• [Reading text]:
━━━━━━━━━━

Bridges In the Mist

It was 3am. I was exhausted. Of the past 24 hours, I’d slept perhaps three. I hadn’t eaten anything that day, and barely allowed any water. I’d spent 12 hours in active labor and then had surgery. They’d just brought me my son back – having insisted on taking him away so I could rest. Rest! As if I was going to rest without my child. But now, in the darkness and the quiet, with my son at my side, I could finally relax.

It was 3am. I’d done all the things, and I was ready to clock out. In that moment, I had a realization – there was no clocking out. I was totally responsible for this tiny life. In someone else’s hands or in my own, the responsibility was mine. Life itself depended on me, my competence, my responsibility. The weight of maternity settled on me, and I finally went to sleep, my baby in my arms.

━━━━━━━━━━

• [Directions]:
(1) In the account of the night after the birth, how many hours did the narrator spend in active labor?
(2) Go on with the account of the night after the birth, starting after its last sentence.

━━━━━━━━━━

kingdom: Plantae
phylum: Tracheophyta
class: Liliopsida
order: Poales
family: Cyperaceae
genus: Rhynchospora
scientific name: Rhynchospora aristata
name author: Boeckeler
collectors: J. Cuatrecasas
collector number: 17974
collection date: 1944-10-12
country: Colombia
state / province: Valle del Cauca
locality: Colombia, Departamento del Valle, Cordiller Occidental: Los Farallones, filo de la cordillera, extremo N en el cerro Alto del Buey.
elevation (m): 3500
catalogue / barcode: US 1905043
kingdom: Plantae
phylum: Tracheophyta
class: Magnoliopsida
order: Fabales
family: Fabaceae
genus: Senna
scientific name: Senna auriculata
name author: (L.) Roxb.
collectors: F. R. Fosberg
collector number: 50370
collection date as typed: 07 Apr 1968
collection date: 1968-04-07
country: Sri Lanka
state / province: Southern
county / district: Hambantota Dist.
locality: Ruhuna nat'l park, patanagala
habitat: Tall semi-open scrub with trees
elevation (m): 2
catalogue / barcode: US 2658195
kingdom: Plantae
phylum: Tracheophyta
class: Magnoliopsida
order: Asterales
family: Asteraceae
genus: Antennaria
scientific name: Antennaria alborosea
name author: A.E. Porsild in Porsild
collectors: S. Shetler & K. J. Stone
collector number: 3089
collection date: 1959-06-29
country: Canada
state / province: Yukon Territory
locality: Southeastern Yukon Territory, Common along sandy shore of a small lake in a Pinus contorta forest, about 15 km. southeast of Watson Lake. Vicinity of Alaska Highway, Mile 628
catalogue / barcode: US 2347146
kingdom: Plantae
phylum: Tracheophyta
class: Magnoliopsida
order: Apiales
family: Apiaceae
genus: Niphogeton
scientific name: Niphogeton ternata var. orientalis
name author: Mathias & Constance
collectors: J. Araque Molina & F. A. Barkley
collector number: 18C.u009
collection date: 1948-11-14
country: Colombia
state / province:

━━━━━━━━━━

• [Answer set]:
(1) 12 hours.

(2)
Nearly twenty-two years later, I look at my calendar, look at my children, and realize that the responsibility is lifting. My younger child (a daughter) will be eighteen in a few months, and graduate from high school. She might choose to do something great, or she might choose to do something dumb – but I don’t get to choose for her. My shift is ending. I am no longer the one responsible.

I look before me and see a bridge into the mist. All I ever wanted was the land that I stand on now. This land, this white-picket fence land with dogs and cats and PTA meetings – this is what I dreamed of. And now it is time to dream a new dream.

What is the dream, and where am I travelling? I’ve tried to answer these questions in the past, but I answered them in the framework of maternal responsibility. The answers didn’t fit, because the assumptions were wrong. I’m free. Free to remake my life around a framework of independence. Everything has changed.

And so, I start on the journey through the mist.